Verilen metin =
════

Emsal Mahkeme Kararı İstanbul 5. Asliye Ticaret Mahkemesi 2018/610 E. 2019/1040 K. 22.10.2019 T.

Görüntülediğiniz mahkeme kararı kesinleşmiş bir karardır.

T.C.
İSTANBUL
5. ASLİYE TİCARET MAHKEMESİ

ESAS NO : 2018/610 Esas
KARAR NO : 2019/1040

DAVA : İtirazın İptali
DAVA TARİHİ : 30/06/2018
KARAR TARİHİ : 22/10/2019

Mahkememizde görülmekte olan İtirazın İptali davasının yapılan açık yargılaması sonunda,
GEREĞİ DÜŞÜNÜLDÜ:
Davacı vekili dava dilekçesinde özetle; taraflara arasında 16/01/2013 tarihinde 2 yıl süreli “TRS/TURKEYF RESERVATION SYSTEMS-WEBHOTELIER REZERVASYON SİSTEMİ KULLANIM” sözleşmesi imzalandığını, bu kapsamda müvekkili tarafından verilen hizmet karşılğı olan fatura bedellerinin davalı tarafından ödenmemesi üzerine alacağın tahsili amacıyla … 14. İcra Müdürlüğünün … esas sayılı dosyası üzerinden takibe geçildiğini, ancak davalının haksız itirazı sebebiyle takibin durdurulduğunu, davalının haksız itirazının iptali ile takibin devamını, % 20 oranında icra inkar tazminatı ile yargılama masrafları ve vekalet ücretininde davalı tarafa yükletilmesini talep ve dava etmiştir.

════

Bilgileri kullanarak =
a – Mahkeme kararını iki cümleyle özetleyin.
b – Lütfen mahkeme kararını kaldığı yerden devam ettirin.

════

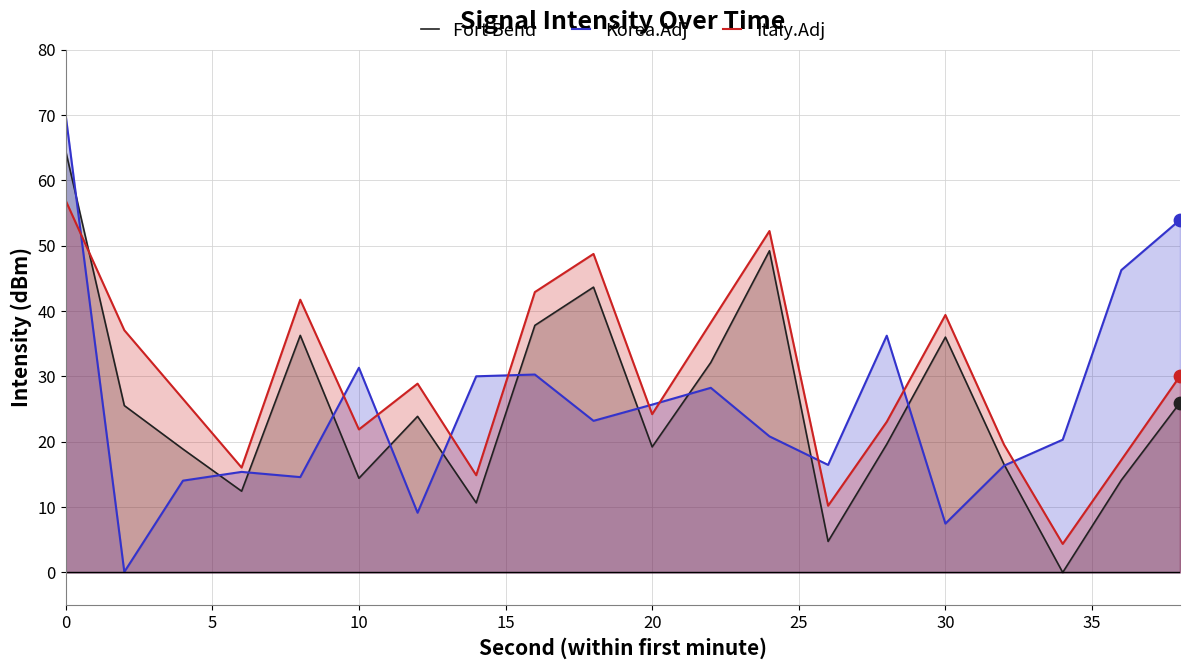

Which series has the largest total across all categories?

Italy.Adj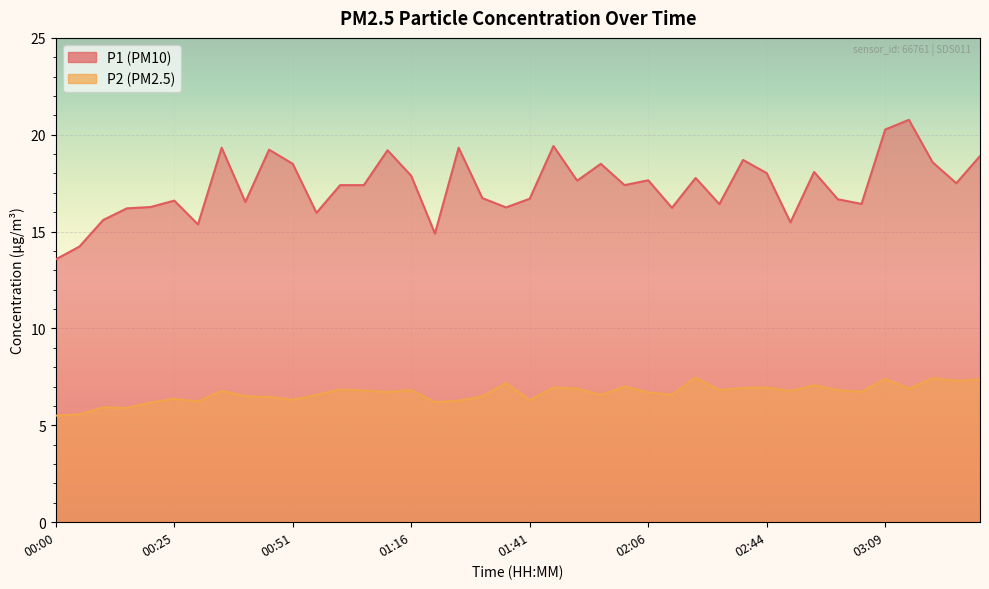

Reading right to left, extract all data points from this chart.

P1: 03:30=18.9	03:25=17.5	03:20=18.6	03:14=20.8	03:09=20.3	03:04=16.4	02:59=16.7	02:54=18.1	02:49=15.5	02:44=18.0	02:39=18.7	02:22=16.4	02:16=17.8	02:11=16.2	02:06=17.6	02:01=17.4	01:56=18.5	01:51=17.6	01:46=19.4	01:41=16.7	01:36=16.2	01:31=16.7	01:26=19.3	01:21=14.9	01:16=17.9	01:11=19.2	01:06=17.4	01:01=17.4	00:56=16.0	00:51=18.5	00:46=19.2	00:41=16.5	00:36=19.3	00:31=15.4	00:25=16.6	00:20=16.3	00:15=16.2	00:10=15.6	00:05=14.2	00:00=13.6
P2: 03:30=7.4	03:25=7.3	03:20=7.4	03:14=6.9	03:09=7.4	03:04=6.7	02:59=6.8	02:54=7.1	02:49=6.8	02:44=7.0	02:39=6.9	02:22=6.8	02:16=7.5	02:11=6.6	02:06=6.7	02:01=7.0	01:56=6.6	01:51=6.9	01:46=7.0	01:41=6.3	01:36=7.2	01:31=6.5	01:26=6.3	01:21=6.2	01:16=6.8	01:11=6.7	01:06=6.8	01:01=6.8	00:56=6.6	00:51=6.3	00:46=6.5	00:41=6.5	00:36=6.8	00:31=6.2	00:25=6.4	00:20=6.2	00:15=5.9	00:10=5.9	00:05=5.6	00:00=5.5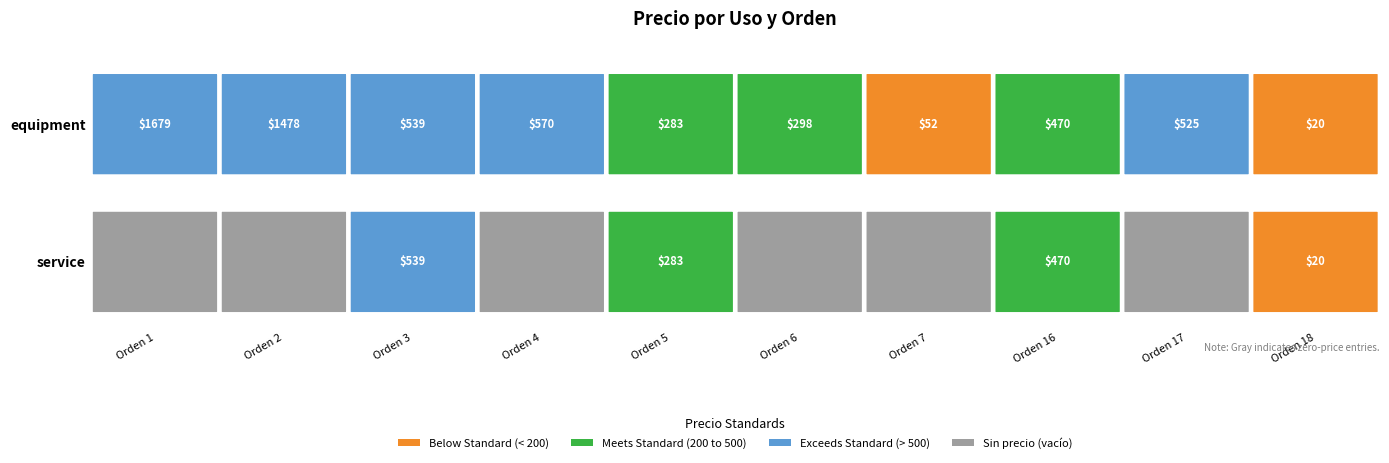

Where is service nearest to the value 269?

Orden 5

════

Görev yanıtları =
a – İstanbul 5. Asliye Ticaret Mahkemesi'nin 2018/610 esas ve 2019/1040 karar sayılı, 22/10/2019 tarihli kesinleşmiş kararı, 30/06/2018'de açılan bir itirazın iptali davasına ilişkindir. Davacı vekili, taraflar arasında 16/01/2013'te imzalanan iki yıl süreli rezervasyon sistemi kullanım sözleşmesi kapsamındaki fatura bedelleri ödenmediği için başlatılan icra takibinin davalının haksız itirazıyla durdurulduğunu belirterek itirazın iptalini, takibin devamını, %20 icra inkar tazminatını ve yargılama masraflarıyla vekalet ücretinin davalıya yükletilmesini talep etmiştir.

b –
Davalı vekili cevap dilekçesinde özetle; dava konusu edilen sözleşmedeki imzaların müvekkiline ait olmadığını, müvekkilinin davacı tarafa bir borcunun bulunmadığını savunarak haksız davanın reddi ile yargılama masrafları ve vekalet ücretinin de davacı tarafa yükletilmesini istemiştir.
Mahkememizce dava konusu celp edilen … 14. İcra Müdürlüğünün … esas sayılı dosyasının incelenmesinde; davacı alacaklı tarafından davalı borçlu hakkında fatura alacağının tahsili amacıyla 901,48 TL asıl alacak, 133,00 TL faizden oluşan toplam 1.034,48 TL bedelin tahsili amacıyla ilamsız icra takibi başlatıldığı, davalı vekili tarafından borca, faize ve tüm ferilerine itiraz etmesi üzerine takibin durdurulduğu, süresinde de huzurdaki davanın açıldığı tespit edilmiştir.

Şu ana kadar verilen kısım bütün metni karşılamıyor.